Sanctions des médias des journaux camerounais

Amani Georges

Les lourdes et controversées sanctions, infligées mardi dernier aux médias par le Conseil national de la communication (CNC), mais aussi la crise socio-politique qui embrase les régions anglophones du Nord-Ouest et du Sud-Ouest sont les principales préoccupations des journaux camerounais parus jeudi.

«Le CNC est-il en crise ?», s’interroge en couverture le quotidien à capitaux privés Mutations qui révèle que pas moins de 4 membres, et donc la moitié des juges de l’instance de régulation, n’ont pas voté les dernières décisions suspendant ou radiant de la profession plusieurs médias et journalistes.

Peter Essoka, le président de ladite instance, «a été manipulé», renchérit Emergence, une des publications visées par les 24 cas de régulation prononcés.

Le président du groupe l’Anecdote, Jean Pierre Amougou Belinga, qui lui aussi fait partie des organes de presse sous le coup desdites sanctions, marque son étonnement dans Le Jour : ni son média ni ses collaborateurs n’ont été préalablement entendus sur les faits qui leur étaient reprochés.

Invoquant un «acharnement», il rappelle que le même CNC avait déjà eu à prendre les mêmes mesures à la fois contre son entreprise et ses journalistes, mais que ces dispositions avaient été annulées par le tribunal de céans face «à cette mafia».

Particulièrement remonté contre ce qu’il qualifie lui aussi d’«autoritarisme» et de «dérives» de l’organe de régulation, le bihebdomadaire La Météo y perçoit comme les préparatifs d’une «implosion sociale préméditée».

«Tout se passe ici comme si les accusés étaient d’office condamnés avant même d’avoir produit leurs arguments, le reste n’étant que mise en scène pernicieuse et liberticide», analyse la publication qui voit, derrière les accusateurs dont le CNC est devenu «le bras armé», une élite dirigeante et arrogante, «des personnalités dont la gestion de la chose publique a régulièrement été mise en cause ces derniers mois».

«Au plan économique et social, les sanctions du CNC sont d’une rare gravité. Dans un environnement marqué par la précarité, les médias à capitaux privés sont le véritable parent pauvre du secteur au Cameroun. Fonctionnant avec le système D, ils doivent en plus, désormais, faire face à un ennemi de l’intérieur. Les ‘’sages’’ du CNC s’imaginent-ils seulement les conséquences de la suspension ou – plus grave – de l’interdiction d’un média ?»

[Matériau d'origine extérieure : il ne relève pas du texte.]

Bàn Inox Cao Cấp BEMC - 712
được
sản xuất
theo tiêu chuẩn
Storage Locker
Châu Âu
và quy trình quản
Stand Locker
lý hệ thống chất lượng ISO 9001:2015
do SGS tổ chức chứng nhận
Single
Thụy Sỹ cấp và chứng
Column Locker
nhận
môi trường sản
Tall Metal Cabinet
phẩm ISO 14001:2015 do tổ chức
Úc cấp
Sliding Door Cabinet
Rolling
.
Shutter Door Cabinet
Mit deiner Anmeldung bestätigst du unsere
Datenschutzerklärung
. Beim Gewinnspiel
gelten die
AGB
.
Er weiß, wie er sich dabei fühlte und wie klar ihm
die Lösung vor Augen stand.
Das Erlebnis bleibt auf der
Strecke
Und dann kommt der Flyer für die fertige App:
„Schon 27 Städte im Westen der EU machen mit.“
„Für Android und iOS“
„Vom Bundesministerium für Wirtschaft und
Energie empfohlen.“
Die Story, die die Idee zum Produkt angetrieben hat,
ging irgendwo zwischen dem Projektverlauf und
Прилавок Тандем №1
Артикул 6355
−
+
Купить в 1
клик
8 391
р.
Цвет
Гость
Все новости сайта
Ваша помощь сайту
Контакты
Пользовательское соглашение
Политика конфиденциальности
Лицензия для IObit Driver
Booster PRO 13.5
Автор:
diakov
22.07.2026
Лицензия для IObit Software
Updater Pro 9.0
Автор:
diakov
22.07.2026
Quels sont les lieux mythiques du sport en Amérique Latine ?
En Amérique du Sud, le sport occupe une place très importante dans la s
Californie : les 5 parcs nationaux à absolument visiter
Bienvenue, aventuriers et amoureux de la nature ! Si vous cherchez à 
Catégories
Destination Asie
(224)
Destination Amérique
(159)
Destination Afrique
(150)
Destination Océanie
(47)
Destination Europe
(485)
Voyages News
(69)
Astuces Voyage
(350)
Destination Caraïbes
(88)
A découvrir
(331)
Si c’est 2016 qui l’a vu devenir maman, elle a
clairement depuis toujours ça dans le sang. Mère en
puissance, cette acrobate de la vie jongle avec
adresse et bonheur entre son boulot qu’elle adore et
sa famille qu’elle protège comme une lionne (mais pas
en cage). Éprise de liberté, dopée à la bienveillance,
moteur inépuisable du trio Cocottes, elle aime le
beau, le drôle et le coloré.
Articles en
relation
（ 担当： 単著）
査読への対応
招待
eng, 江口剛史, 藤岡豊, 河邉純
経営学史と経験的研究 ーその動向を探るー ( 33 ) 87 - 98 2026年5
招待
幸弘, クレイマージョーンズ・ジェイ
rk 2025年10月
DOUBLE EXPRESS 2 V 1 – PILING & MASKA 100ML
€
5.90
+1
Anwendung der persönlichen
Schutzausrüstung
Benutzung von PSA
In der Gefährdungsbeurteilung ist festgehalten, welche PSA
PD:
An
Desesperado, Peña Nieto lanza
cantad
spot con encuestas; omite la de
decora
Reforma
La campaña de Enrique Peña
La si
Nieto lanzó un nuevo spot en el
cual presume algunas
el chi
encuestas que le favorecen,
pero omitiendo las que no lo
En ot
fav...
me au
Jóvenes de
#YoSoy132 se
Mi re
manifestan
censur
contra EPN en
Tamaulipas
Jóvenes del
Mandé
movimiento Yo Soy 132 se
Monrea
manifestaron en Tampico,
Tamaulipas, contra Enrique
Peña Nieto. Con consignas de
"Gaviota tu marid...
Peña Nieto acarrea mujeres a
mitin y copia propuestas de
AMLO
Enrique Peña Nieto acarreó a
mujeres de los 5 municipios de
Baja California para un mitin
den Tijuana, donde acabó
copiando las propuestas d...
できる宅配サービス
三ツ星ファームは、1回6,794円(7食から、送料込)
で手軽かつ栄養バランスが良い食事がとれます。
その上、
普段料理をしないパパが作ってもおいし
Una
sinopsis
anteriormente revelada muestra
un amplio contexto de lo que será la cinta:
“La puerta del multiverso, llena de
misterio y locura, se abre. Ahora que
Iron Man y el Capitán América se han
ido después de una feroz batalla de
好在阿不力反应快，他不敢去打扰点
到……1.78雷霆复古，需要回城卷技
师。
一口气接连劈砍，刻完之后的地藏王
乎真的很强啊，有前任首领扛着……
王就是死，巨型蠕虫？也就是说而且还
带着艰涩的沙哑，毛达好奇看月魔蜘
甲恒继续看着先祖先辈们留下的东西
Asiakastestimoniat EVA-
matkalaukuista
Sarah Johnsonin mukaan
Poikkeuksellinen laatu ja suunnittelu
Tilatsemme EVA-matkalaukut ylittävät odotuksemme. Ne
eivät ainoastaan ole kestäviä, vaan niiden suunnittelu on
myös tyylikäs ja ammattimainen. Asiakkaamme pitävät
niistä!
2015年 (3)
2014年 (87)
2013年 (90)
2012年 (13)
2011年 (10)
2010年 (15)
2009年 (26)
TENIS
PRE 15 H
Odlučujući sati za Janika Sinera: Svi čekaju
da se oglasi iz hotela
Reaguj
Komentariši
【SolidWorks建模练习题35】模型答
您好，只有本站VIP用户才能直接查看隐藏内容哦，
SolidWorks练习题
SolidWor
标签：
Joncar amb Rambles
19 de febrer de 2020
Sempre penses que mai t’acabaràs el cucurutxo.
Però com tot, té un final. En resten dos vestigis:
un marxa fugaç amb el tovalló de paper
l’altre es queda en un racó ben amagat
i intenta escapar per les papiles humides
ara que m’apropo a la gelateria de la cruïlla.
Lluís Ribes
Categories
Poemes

Le même journal, qui s’est déporté sur le front des émeutes dans les régions anglophones, s’étonne de la dernière sortie du Front social démocratique (SDF, opposition) appelant au retour du Cameroun au fédéralisme ainsi que de l’irruption sur scène d’un certain Ekelenge Martin, dans la posture de leader d’une branche armée de la cause sécessionniste, «des signaux qui illuminent une étape qui se veut l’antichambre de l’insurrection armée».

Le Cameroun se trouve ainsi menacé dans les fondements de son Etat, constate La Météo qui se demande si on devrait «ré»ouvrir un débat sur la forme de l’Etat alors que le «large débat», tenu en 1991, était arrivé à des conclusions ayant accouché de la réforme constitutionnelle de 1996 dans laquelle la forme de l’Etat était un élément déterminant.

«Les Camerounais avaient opté en faveur d’une forme décentralisée de l’Etat du Cameroun avec dix régions. Le rejet d’un Etat fédéral sur une base référentielle linguistique est donc sans appel.»

Pour Baromètre communautaire, la multiplication des manifestations dans les régions du Nord-Ouest et le Sud-Ouest relance le débat sur la pertinence du choix et des modalités de l’unification-réunification alors que, dans sa «Vision 2035», le gouvernement reconnaît lui-même que le renforcement de l’unité nationale constitue l’un des principaux défis à relever en vue de l’émergence.

En 1916, rappelle cet hebdomadaire, à l’issue de la défaite allemande face aux forces franco-britanniques engagées dans la première Guerre mondiale, les populations du Cameroun ont été arbitrairement réparties dans deux entités administrées par la France et la Grande Bretagne.

Plus de 50 ans plus tard, sans pression ni contrainte, les deux entités, une fois débarrassées de leur tutelle respectives, conviennent d’unir à nouveau leur destin, se souvient ce journal qui se demande si, avec le recul, on peut dire qu’il s’est agi d’un marché de dupes.